New conservation program may debut soon - Soil conservation boss says `green' management system faces uncertain funding
The nation's farm conservation chief said a new voluntary program that rewards "green" agricultural management may be ready for rollout by late summer despite concerns the House may gut funding.
Called the Conservation Security Program, the policy is a new approach that pays farmers and ranchers for meeting conservation incentives.
Bruce Knight, CEO of the Natural Resource Conservation Service, spoke Monday to several hundred conservation professionals from around the nation. The group is meeting at the Spokane Convention Center this week for the Soil and Water Conservation Society's annual conference.
The conservation program was created by the 2002 Farm Bill as a voluntary way to pay farmers for complying with environmental goals outlined by the U.S. Department of Agriculture.
Before the program can be offered, however, the agency must finish the rulemaking phase, an arduous and lengthy task in which the details are settled.
The funding hurdle may be more difficult. The program is mired in a larger political fight that pits some conservation programs against those that instead promote high crop production.
Knight expressed confidence during his address Monday that the money would be available.
The voluntary aspect of the program fits with the Bush administration's focus of encouraging change in many environmental issues through incentives rather than regulations.
Some growers may be able to collect up to $45,000 if their farms address conservation concerns.
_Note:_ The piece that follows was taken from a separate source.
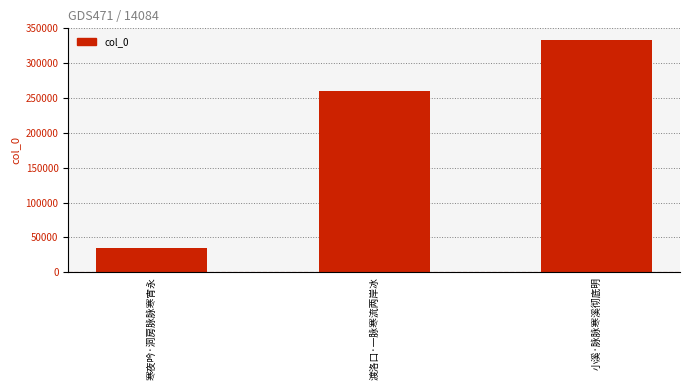

How many data points are less than 259493?

1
Other farmers would collect less if they don't meet specific program targets.
The security program is different than the popular Conservation Reserve Program, which pays farmers to pull highly erodible land and other acreage out of production.
The security program is not focused on idling lands, but rather promoting conservation techniques on the 900 million acres of cropland and pasture throughout the country.
The myriad of conservation programs and their larger share of federal funding concerns many farmers, especially in high production regions like Eastern Washington.
Some say conservation programs are shifting the focus of farming away from growing food to idling land and collecting government payments.
This scenario hurts the economy of rural America where small towns and businesses depend on agriculture spending for such things as seed, machinery, fuel and fertilizer.
Gretchen Borck, issues director for the Washington Association of Wheat Growers, asked Knight during a press briefing about the conflict between high crop production and conservation programs that increasingly pull land out of active farming or encourage techniques that don't necessarily equal better yields and therefore more money.
A South Dakota farmer before lobbying for corn and wheat groups, Knight said conservation is smart politics that nets important support from urban lawmakers whose constituency wants better environmental stewardship of rural lands.